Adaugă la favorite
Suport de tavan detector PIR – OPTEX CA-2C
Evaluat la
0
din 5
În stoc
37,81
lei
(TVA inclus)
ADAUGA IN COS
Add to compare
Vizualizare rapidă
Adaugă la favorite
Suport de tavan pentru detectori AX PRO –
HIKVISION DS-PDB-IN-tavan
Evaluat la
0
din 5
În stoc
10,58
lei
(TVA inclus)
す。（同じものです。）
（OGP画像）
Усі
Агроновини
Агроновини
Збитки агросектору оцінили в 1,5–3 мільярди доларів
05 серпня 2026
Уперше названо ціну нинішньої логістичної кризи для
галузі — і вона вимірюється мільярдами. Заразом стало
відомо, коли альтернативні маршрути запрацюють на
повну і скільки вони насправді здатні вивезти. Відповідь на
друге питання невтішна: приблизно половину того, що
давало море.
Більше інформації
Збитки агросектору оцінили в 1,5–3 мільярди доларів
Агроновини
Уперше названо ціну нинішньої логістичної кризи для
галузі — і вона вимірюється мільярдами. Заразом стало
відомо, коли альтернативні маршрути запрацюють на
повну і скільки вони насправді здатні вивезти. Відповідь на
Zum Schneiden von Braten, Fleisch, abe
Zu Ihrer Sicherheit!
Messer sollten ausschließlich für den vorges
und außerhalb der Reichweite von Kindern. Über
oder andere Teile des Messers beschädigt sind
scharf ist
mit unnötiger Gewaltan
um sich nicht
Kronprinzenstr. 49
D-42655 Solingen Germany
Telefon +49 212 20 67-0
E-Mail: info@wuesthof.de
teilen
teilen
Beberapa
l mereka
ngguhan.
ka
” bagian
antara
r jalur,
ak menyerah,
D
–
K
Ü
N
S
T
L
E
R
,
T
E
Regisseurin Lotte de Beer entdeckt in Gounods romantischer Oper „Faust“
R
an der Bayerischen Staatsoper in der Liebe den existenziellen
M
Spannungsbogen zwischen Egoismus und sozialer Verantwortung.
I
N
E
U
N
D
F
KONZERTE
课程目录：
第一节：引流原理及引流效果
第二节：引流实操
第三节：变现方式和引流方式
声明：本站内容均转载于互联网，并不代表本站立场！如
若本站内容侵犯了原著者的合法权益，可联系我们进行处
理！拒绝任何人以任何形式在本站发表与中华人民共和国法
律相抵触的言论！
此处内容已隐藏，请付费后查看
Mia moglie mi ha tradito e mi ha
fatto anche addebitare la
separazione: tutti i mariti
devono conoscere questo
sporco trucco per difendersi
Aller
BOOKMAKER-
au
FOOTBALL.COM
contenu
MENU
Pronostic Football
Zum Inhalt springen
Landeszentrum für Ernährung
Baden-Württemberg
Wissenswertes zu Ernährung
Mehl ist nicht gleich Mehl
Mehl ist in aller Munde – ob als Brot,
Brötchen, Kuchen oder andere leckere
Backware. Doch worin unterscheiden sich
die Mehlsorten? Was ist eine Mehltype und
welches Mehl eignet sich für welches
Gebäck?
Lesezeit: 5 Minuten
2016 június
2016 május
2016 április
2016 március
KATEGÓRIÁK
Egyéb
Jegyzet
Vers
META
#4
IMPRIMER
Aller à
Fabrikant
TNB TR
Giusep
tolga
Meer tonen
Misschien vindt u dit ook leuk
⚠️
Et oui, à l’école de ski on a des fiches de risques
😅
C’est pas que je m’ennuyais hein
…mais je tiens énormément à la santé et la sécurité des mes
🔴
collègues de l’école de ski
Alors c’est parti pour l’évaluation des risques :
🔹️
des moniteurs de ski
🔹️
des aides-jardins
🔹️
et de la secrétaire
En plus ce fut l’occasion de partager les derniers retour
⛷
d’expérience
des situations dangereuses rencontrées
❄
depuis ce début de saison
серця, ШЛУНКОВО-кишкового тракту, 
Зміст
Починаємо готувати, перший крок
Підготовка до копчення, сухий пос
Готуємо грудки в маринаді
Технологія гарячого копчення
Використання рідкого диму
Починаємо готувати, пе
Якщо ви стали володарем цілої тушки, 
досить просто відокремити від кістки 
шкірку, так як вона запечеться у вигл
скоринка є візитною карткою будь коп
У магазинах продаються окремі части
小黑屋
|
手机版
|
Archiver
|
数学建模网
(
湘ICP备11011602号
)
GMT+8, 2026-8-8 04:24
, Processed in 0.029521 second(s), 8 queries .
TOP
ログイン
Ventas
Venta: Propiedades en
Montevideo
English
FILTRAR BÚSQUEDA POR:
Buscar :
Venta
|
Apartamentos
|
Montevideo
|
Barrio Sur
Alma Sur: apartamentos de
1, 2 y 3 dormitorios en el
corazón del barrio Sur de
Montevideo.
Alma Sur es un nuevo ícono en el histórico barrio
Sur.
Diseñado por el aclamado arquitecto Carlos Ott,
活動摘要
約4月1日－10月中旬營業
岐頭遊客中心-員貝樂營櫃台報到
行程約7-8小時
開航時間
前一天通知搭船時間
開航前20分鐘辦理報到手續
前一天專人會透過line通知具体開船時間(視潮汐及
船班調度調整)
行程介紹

▬▬▬▬▬▬

[EXERCISE]: Render each line of text in the records above as a numbered list, leaving out any blank lines.

[RESULT OF THIS EXERCISE]:
1. Adaugă la favorite
2. Suport de tavan detector PIR – OPTEX CA-2C
3. Evaluat la
4. 0
5. din 5
6. În stoc
7. 37,81
8. lei
9. (TVA inclus)
10. ADAUGA IN COS
11. Add to compare
12. Vizualizare rapidă
13. Adaugă la favorite
14. Suport de tavan pentru detectori AX PRO –
15. HIKVISION DS-PDB-IN-tavan
16. Evaluat la
17. 0
18. din 5
19. În stoc
20. 10,58
21. lei
22. (TVA inclus)
23. す。（同じものです。）
24. （OGP画像）
25. Усі
26. Агроновини
27. Агроновини
28. Збитки агросектору оцінили в 1,5–3 мільярди доларів
29. 05 серпня 2026
30. Уперше названо ціну нинішньої логістичної кризи для
31. галузі — і вона вимірюється мільярдами. Заразом стало
32. відомо, коли альтернативні маршрути запрацюють на
33. повну і скільки вони насправді здатні вивезти. Відповідь на
34. друге питання невтішна: приблизно половину того, що
35. давало море.
36. Більше інформації
37. Збитки агросектору оцінили в 1,5–3 мільярди доларів
38. Агроновини
39. Уперше названо ціну нинішньої логістичної кризи для
40. галузі — і вона вимірюється мільярдами. Заразом стало
41. відомо, коли альтернативні маршрути запрацюють на
42. повну і скільки вони насправді здатні вивезти. Відповідь на
43. Zum Schneiden von Braten, Fleisch, abe
44. Zu Ihrer Sicherheit!
45. Messer sollten ausschließlich für den vorges
46. und außerhalb der Reichweite von Kindern. Über
47. oder andere Teile des Messers beschädigt sind
48. scharf ist
49. mit unnötiger Gewaltan
50. um sich nicht
51. Kronprinzenstr. 49
52. D-42655 Solingen Germany
53. Telefon +49 212 20 67-0
54. E-Mail: info@wuesthof.de
55. teilen
56. teilen
57. Beberapa
58. l mereka
59. ngguhan.
60. ka
61. ” bagian
62. antara
63. r jalur,
64. ak menyerah,
65. D
66. –
67. K
68. Ü
69. N
70. S
71. T
72. L
73. E
74. R
75. ,
76. T
77. E
78. Regisseurin Lotte de Beer entdeckt in Gounods romantischer Oper „Faust“
79. R
80. an der Bayerischen Staatsoper in der Liebe den existenziellen
81. M
82. Spannungsbogen zwischen Egoismus und sozialer Verantwortung.
83. I
84. N
85. E
86. U
87. N
88. D
89. F
90. KONZERTE
91. 课程目录：
92. 第一节：引流原理及引流效果
93. 第二节：引流实操
94. 第三节：变现方式和引流方式
95. 声明：本站内容均转载于互联网，并不代表本站立场！如
96. 若本站内容侵犯了原著者的合法权益，可联系我们进行处
97. 理！拒绝任何人以任何形式在本站发表与中华人民共和国法
98. 律相抵触的言论！
99. 此处内容已隐藏，请付费后查看
100. Mia moglie mi ha tradito e mi ha
101. fatto anche addebitare la
102. separazione: tutti i mariti
103. devono conoscere questo
104. sporco trucco per difendersi
105. Aller
106. BOOKMAKER-
107. au
108. FOOTBALL.COM
109. contenu
110. MENU
111. Pronostic Football
112. Zum Inhalt springen
113. Landeszentrum für Ernährung
114. Baden-Württemberg
115. Wissenswertes zu Ernährung
116. Mehl ist nicht gleich Mehl
117. Mehl ist in aller Munde – ob als Brot,
118. Brötchen, Kuchen oder andere leckere
119. Backware. Doch worin unterscheiden sich
120. die Mehlsorten? Was ist eine Mehltype und
121. welches Mehl eignet sich für welches
122. Gebäck?
123. Lesezeit: 5 Minuten
124. 2016 június
125. 2016 május
126. 2016 április
127. 2016 március
128. KATEGÓRIÁK
129. Egyéb
130. Jegyzet
131. Vers
132. META
133. #4
134. IMPRIMER
135. Aller à
136. Fabrikant
137. TNB TR
138. Giusep
139. tolga
140. Meer tonen
141. Misschien vindt u dit ook leuk
142. ⚠️
143. Et oui, à l’école de ski on a des fiches de risques
144. 😅
145. C’est pas que je m’ennuyais hein
146. …mais je tiens énormément à la santé et la sécurité des mes
147. 🔴
148. collègues de l’école de ski
149. Alors c’est parti pour l’évaluation des risques :
150. 🔹️
151. des moniteurs de ski
152. 🔹️
153. des aides-jardins
154. 🔹️
155. et de la secrétaire
156. En plus ce fut l’occasion de partager les derniers retour
157. ⛷
158. d’expérience
159. des situations dangereuses rencontrées
160. ❄
161. depuis ce début de saison
162. серця, ШЛУНКОВО-кишкового тракту, 
163. Зміст
164. Починаємо готувати, перший крок
165. Підготовка до копчення, сухий пос
166. Готуємо грудки в маринаді
167. Технологія гарячого копчення
168. Використання рідкого диму
169. Починаємо готувати, пе
170. Якщо ви стали володарем цілої тушки, 
171. досить просто відокремити від кістки 
172. шкірку, так як вона запечеться у вигл
173. скоринка є візитною карткою будь коп
174. У магазинах продаються окремі части
175. 小黑屋
176. |
177. 手机版
178. |
179. Archiver
180. |
181. 数学建模网
182. (
183. 湘ICP备11011602号
184. )
185. GMT+8, 2026-8-8 04:24
186. , Processed in 0.029521 second(s), 8 queries .
187. TOP
188. ログイン
189. Ventas
190. Venta: Propiedades en
191. Montevideo
192. English
193. FILTRAR BÚSQUEDA POR:
194. Buscar :
195. Venta
196. |
197. Apartamentos
198. |
199. Montevideo
200. |
201. Barrio Sur
202. Alma Sur: apartamentos de
203. 1, 2 y 3 dormitorios en el
204. corazón del barrio Sur de
205. Montevideo.
206. Alma Sur es un nuevo ícono en el histórico barrio
207. Sur.
208. Diseñado por el aclamado arquitecto Carlos Ott,
209. 活動摘要
210. 約4月1日－10月中旬營業
211. 岐頭遊客中心-員貝樂營櫃台報到
212. 行程約7-8小時
213. 開航時間
214. 前一天通知搭船時間
215. 開航前20分鐘辦理報到手續
216. 前一天專人會透過line通知具体開船時間(視潮汐及
217. 船班調度調整)
218. 行程介紹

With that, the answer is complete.